== REQUEST ==
Give back a single figure: the number of lines in the entries below that contain "Business".

※

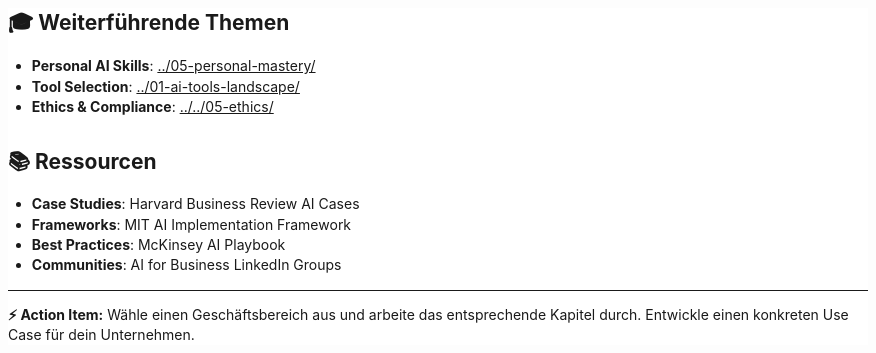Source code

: ## 🎓 Weiterführende Themen
- **Personal AI Skills**: [../05-personal-mastery/](../05-personal-mastery/)
- **Tool Selection**: [../01-ai-tools-landscape/](../01-ai-tools-landscape/)
- **Ethics & Compliance**: [../../05-ethics/](../../05-ethics/)

## 📚 Ressourcen
- **Case Studies**: Harvard Business Review AI Cases
- **Frameworks**: MIT AI Implementation Framework
- **Best Practices**: McKinsey AI Playbook
- **Communities**: AI for Business LinkedIn Groups

---

**⚡ Action Item:** Wähle einen Geschäftsbereich aus und arbeite das entsprechende Kapitel durch. Entwickle einen konkreten Use Case für dein Unternehmen.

※

== SOLUTION FOR THIS TASK ==
2